Document
----

Criminal Law Newsletter
Random Sobriety Checkpoints to Detect Drunk Drivers
The Fourth Amendment generally protects the right of people to be free from “unreasonable searches and seizures.” In order for a search or seizure to be reasonable under the Fourth Amendment, it must usually be based on individualized suspicion of wrongdoing. In 1979, the U.S. Supreme Court held in Delaware v. Prouse that randomly stopping an automobile to apprehend unlicensed drivers and unsafe vehicles constitutes an unreasonable seizure under the Fourth Amendment, where the officer does not have reasonable suspicion that a motorist has violated the law. The Court reasoned that the State’s interest in ensuring roadway safety does not justify discretionary spot checks that intrude on the privacy of motorists.
However, the Court has since made a limited exception for DUI sobriety checkpoints, holding that officers may perform random spot checks to catch drunk drivers with no requirement of individualized suspicion.

----

Data section
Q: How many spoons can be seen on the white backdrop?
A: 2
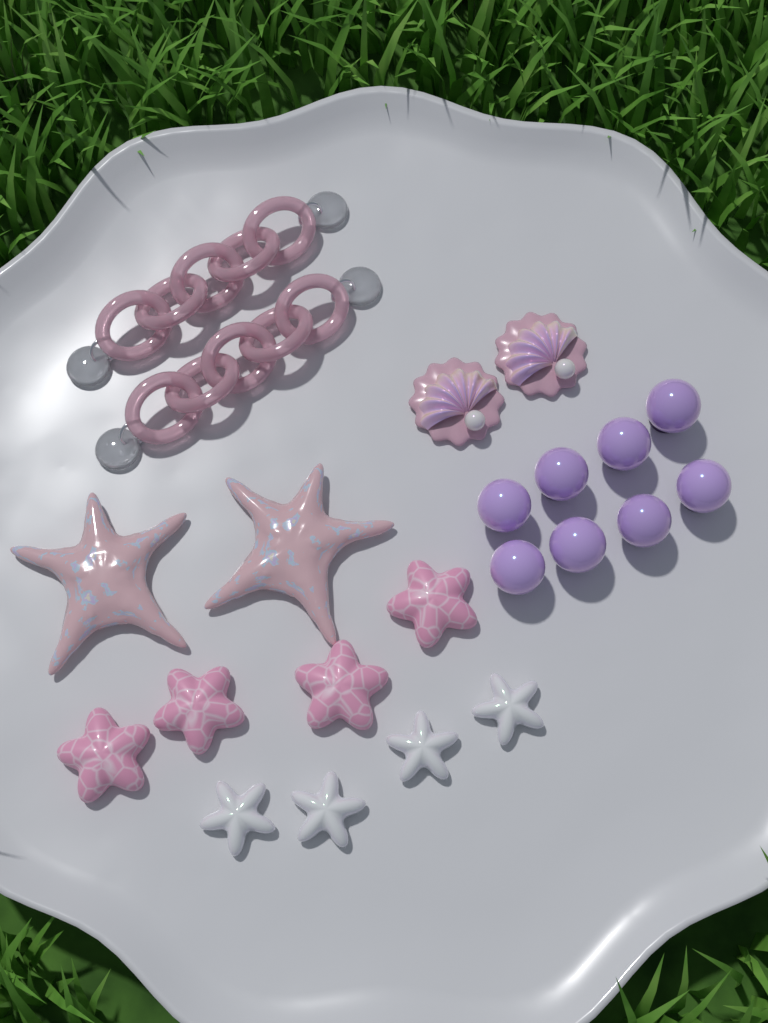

----

The tasks
A: Retype, word for word, the part of the sobriety checkpoint article from "Criminal Law Newsletter" to "privacy of motorists.".
B: According to the sobriety checkpoint article, in what year did the U.S. Supreme Court decide Delaware v. Prouse?
C: For each statement below, say whether it agrees with the sobriety checkpoint article. Answer yes or no, and quote the words of the article that decide it.
(i) In Delaware v. Prouse, the Court held that randomly stopping a car to catch unlicensed drivers is an unreasonable seizure when the officer lacks reasonable suspicion.
(ii) Officers running DUI sobriety checkpoints must have individualized suspicion before stopping a driver.
(iii) The Court found that the State's interest in roadway safety justifies discretionary spot checks.

Task-by-task solutions
A:
Criminal Law Newsletter
Random Sobriety Checkpoints to Detect Drunk Drivers
The Fourth Amendment generally protects the right of people to be free from “unreasonable searches and seizures.” In order for a search or seizure to be reasonable under the Fourth Amendment, it must usually be based on individualized suspicion of wrongdoing. In 1979, the U.S. Supreme Court held in Delaware v. Prouse that randomly stopping an automobile to apprehend unlicensed drivers and unsafe vehicles constitutes an unreasonable seizure under the Fourth Amendment, where the officer does not have reasonable suspicion that a motorist has violated the law. The Court reasoned that the State’s interest in ensuring roadway safety does not justify discretionary spot checks that intrude on the privacy of motorists.

B: 1979

C:
(i) Yes: "randomly stopping an automobile to apprehend unlicensed drivers and unsafe vehicles constitutes an unreasonable seizure under the Fourth Amendment, where the officer does not have reasonable suspicion that a motorist has violated the law"
(ii) No: "officers may perform random spot checks to catch drunk drivers with no requirement of individualized suspicion"
(iii) No: "the State’s interest in ensuring roadway safety does not justify discretionary spot checks that intrude on the privacy of motorists"